Faster RAG with GritLM
In standard RAG workflows, the process involves:
- Embedding documents and indexing them for retrieval
- Retrieving relevant documents for a query and feeding both the query and retrieved documents to the LLM for answer generation
GritLM introduces a unique optimization: during the indexing phase, when embedding each document, instead of storing document text, the key-value states of the model are cached (a form of self-attention caching similar to prompt caching). This enables the system to skip forward passes for indexed documents during the generation inference. However, this approach lacks the flexibility of traditional RAG, where you can freely structure a prompt with instructions, followed by a list of documents and a query, or vice versa. In GritLM’s setup, the query must always come after the documents, as the cached states are tied to the documents and cannot dynamically attend to new instructions or restructured input sequences. Also, for large LLMs, storing key-value states is significantly more expensive than storing typical document texts. (They also tested other forms of caching but found that document caching works the best).
Limitations
While these works are interesting and require much less data to perform very well on a variety of sequence level tasks (retrieval, clustering, classification, etc), there are a couple of limitations related to their adoption:
- Inference and storage costs: The reliance on bigger models increases inference costs. Embeddings with 4096 dimensions further compound storage challenges. (Results with smaller embedding dimensions would be valuable for comparison)
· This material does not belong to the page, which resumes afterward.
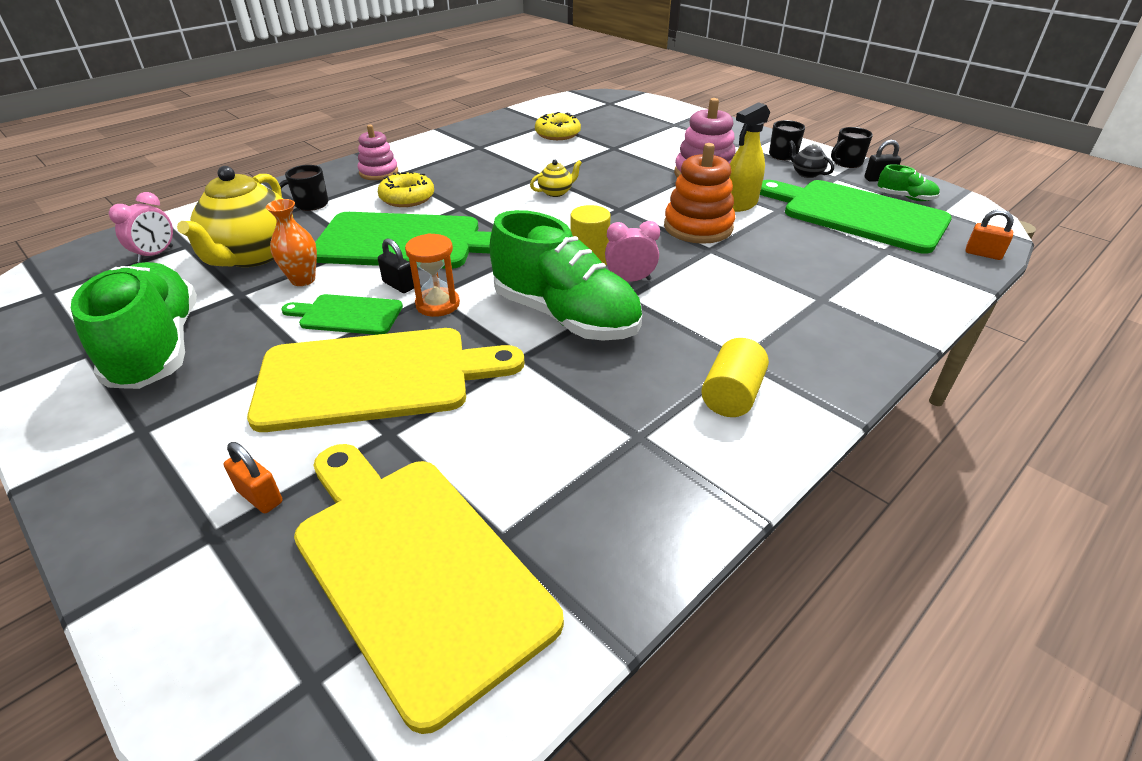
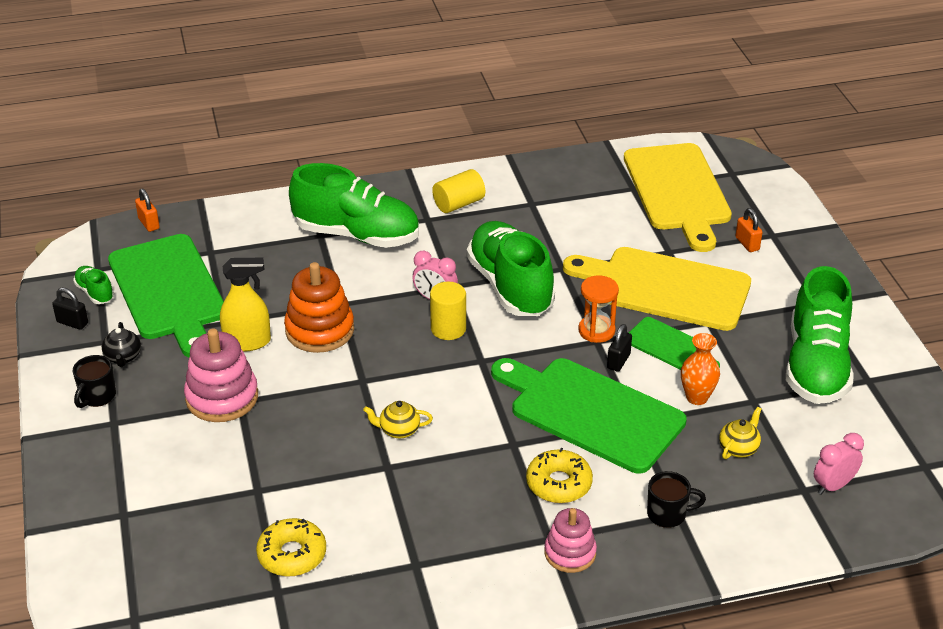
camera: 150 degrees left, 0 degrees up
yellow teapot [177,166,294,267] -> yellow teapot [719,407,762,459], size x0.43
black padlock [378,238,414,293] -> black padlock turned 45 degrees clockwise [607,324,632,372]
black mug [831,127,873,168] -> none
none -> green shoe [289,163,419,248]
- Specifically for GritLM: Even less practical due to its higher storage costs and limited flexibility
As far as evaluation goes, the MTEB benchmark focuses predominantly on shorter sequences, making it challenging to evaluate on long documents that these models support. There’s also a potential for test set contamination since Mistral was trained on extensive, unspecified datasets derived from the web, which may lead to inflated performance metrics.
Final Thoughts
For single-task use cases, smaller encoders remain highly competitive and practical. While they require more data and careful fine-tuning, synthetic data generation with strong LLMs has made this process both easier and more cost-effective (see this paper from DeepMind for example). In my view, the best trade-off is still a smaller, efficient model for embeddings paired with a larger, more powerful model for generation. That said, for use cases requiring strong performance across a variety of tasks, larger-scale LLMs show great promise as versatile embedding models.